For example, if one considers a very large simplification of the body as a rigid body(not a bad approximation if the athlete has good core strength) with two torques (F_g = weight, F_n = normal) acting on an axis of rotation, you can see why. Suppose there are two situations, one in which the 'rigid body' is parallel with the ground (normal pushup), and the second in which the 'rigid body' is tilted with respect to the ground:

enter image description here

In both situations the gravitation force/weight acts through the center of mass, and the force of 'pushing' is felt via the normal force in the rigid body. In the second situation where the rod has been rotated, the torque about the axis has changed, but it changes the same for both the weight and normal vector.

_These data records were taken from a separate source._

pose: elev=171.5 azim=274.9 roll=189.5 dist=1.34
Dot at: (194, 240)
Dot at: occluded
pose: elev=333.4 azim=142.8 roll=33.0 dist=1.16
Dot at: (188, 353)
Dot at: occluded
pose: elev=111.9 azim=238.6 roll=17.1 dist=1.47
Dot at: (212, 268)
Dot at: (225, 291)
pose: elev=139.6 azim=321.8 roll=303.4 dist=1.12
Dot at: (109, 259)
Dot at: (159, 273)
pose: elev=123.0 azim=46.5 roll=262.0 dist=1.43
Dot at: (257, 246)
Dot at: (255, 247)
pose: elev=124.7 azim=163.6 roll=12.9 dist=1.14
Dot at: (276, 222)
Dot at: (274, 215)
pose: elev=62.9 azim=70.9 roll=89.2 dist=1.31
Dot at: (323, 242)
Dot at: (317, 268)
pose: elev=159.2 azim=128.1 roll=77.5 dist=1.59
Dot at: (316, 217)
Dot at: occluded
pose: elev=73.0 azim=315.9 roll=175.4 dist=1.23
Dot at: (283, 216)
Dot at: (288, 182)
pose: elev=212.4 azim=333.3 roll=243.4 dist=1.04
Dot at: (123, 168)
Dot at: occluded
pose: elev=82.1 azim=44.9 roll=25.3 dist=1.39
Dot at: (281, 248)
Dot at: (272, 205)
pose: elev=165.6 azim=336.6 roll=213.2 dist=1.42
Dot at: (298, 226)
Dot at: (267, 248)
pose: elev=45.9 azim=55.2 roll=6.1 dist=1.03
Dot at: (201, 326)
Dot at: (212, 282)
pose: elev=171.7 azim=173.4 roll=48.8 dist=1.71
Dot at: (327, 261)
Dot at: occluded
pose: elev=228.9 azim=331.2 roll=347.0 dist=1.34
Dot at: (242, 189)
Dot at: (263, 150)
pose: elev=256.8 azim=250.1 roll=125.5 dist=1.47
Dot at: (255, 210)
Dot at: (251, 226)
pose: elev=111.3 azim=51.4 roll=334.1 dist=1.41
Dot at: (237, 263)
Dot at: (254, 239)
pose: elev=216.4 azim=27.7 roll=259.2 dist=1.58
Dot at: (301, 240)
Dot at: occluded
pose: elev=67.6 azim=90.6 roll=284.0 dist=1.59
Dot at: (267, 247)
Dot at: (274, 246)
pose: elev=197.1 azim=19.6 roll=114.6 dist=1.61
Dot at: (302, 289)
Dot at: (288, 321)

This means that relatively, nothing has changed between the forces, you've made gravitational torque less 'strong' but also the normal torque less 'strong' to the same degree. Your arms will have to push with the same force as they were in the parallel case. However, this does mean there is now a compressive component to the forces, but the internal forces don't matter for a rigid body, nor would effect the torque the arms in a pushup would have to produce. The mechanics on the arms change I'm sure, and probably change the moments on the elbow and shoulder, but the overall net force required to rotate the rod/body has not changed. Therefore, I think any change in weight measure on a scale would be from a non-mechanical influence.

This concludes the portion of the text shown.